START EXERCISE DATA

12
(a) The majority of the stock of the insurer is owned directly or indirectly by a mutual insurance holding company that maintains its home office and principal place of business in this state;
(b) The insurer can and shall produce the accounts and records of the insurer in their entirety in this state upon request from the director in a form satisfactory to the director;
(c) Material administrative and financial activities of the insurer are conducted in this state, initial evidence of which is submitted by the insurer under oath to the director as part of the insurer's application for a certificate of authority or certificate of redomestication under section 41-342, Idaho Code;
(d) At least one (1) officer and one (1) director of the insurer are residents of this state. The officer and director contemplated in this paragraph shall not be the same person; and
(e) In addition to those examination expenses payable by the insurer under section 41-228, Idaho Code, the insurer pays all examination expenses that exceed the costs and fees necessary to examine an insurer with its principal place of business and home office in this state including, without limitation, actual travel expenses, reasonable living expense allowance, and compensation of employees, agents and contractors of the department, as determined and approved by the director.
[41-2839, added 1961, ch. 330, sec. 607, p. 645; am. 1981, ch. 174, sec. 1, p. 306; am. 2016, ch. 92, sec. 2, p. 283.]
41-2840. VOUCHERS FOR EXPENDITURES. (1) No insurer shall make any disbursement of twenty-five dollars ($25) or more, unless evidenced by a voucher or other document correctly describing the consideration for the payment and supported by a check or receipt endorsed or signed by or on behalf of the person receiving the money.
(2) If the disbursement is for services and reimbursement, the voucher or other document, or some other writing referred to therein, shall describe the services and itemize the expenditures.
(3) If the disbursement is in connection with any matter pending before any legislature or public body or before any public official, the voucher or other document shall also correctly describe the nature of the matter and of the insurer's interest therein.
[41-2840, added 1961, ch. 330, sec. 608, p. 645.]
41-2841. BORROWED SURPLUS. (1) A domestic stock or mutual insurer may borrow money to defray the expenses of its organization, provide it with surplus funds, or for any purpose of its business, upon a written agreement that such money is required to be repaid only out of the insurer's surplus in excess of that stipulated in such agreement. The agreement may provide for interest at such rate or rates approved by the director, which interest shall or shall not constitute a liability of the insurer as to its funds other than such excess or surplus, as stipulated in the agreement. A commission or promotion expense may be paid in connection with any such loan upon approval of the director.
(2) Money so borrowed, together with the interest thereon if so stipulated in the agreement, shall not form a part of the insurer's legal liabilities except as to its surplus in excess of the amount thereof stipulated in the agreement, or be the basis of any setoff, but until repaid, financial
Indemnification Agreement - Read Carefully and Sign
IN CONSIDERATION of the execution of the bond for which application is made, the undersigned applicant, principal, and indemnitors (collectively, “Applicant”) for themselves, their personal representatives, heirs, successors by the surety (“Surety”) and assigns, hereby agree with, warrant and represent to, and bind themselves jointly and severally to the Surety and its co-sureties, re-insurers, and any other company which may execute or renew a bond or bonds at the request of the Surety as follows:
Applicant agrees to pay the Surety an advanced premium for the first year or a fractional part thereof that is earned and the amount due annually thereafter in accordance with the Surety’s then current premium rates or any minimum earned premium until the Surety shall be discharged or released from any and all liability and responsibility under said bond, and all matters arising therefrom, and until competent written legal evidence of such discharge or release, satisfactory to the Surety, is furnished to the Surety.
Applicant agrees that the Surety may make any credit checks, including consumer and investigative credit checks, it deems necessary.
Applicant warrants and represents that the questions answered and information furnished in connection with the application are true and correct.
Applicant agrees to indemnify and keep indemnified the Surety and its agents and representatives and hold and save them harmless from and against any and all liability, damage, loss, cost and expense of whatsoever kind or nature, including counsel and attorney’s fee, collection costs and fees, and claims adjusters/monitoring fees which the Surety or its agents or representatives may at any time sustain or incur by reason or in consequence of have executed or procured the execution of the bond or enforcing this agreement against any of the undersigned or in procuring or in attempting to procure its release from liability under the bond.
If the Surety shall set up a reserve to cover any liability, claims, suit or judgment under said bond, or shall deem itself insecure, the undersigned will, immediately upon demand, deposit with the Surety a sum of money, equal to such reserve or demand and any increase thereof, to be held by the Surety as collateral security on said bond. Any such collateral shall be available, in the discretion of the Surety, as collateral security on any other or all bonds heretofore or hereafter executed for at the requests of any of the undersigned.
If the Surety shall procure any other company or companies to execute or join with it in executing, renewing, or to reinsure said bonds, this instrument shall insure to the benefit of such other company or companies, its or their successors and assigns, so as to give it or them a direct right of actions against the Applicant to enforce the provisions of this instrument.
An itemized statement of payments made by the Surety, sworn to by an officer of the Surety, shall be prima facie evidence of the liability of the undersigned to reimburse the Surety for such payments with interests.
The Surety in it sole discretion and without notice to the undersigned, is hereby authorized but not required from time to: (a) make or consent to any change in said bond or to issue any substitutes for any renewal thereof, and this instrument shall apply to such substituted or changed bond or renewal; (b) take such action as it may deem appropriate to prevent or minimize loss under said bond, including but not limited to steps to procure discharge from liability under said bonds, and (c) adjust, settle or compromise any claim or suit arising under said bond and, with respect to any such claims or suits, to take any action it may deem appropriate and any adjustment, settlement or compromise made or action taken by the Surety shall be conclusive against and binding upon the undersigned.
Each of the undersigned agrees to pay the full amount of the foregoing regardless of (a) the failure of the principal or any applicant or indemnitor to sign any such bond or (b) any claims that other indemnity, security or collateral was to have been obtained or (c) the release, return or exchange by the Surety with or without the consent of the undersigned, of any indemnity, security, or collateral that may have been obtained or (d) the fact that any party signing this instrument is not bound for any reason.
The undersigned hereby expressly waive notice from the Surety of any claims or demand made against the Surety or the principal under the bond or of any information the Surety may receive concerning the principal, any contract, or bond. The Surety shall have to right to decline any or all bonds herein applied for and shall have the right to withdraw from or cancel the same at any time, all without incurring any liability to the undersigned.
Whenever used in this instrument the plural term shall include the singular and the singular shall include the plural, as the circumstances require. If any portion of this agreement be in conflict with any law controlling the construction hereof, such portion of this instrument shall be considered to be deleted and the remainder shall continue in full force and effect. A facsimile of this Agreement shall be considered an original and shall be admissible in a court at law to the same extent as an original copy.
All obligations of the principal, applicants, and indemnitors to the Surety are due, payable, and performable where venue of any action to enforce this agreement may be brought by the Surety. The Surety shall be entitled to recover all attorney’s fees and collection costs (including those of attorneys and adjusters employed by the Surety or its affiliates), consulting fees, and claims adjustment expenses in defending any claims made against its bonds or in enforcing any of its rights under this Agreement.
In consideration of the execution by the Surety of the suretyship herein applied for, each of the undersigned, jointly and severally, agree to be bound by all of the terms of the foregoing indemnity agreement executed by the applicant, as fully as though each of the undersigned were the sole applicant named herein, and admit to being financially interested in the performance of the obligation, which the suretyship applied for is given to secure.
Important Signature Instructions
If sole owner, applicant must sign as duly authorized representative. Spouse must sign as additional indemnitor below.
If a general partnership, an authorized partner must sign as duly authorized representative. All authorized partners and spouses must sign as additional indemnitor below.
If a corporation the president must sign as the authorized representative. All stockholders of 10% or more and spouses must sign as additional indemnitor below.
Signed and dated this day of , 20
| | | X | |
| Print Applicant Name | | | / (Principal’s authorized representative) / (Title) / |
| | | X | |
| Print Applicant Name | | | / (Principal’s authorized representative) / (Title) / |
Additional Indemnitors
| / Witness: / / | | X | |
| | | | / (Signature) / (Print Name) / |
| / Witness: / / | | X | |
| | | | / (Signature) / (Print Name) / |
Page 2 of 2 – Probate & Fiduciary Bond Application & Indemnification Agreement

END EXERCISE DATA

:: EXERCISE REQUIREMENTS ::
The required output is every line above that contains the string "spouses".

:: WORKED SOLUTION ::
If a general partnership, an authorized partner must sign as duly authorized representative. All authorized partners and spouses must sign as additional indemnitor below.
If a corporation the president must sign as the authorized representative. All stockholders of 10% or more and spouses must sign as additional indemnitor below.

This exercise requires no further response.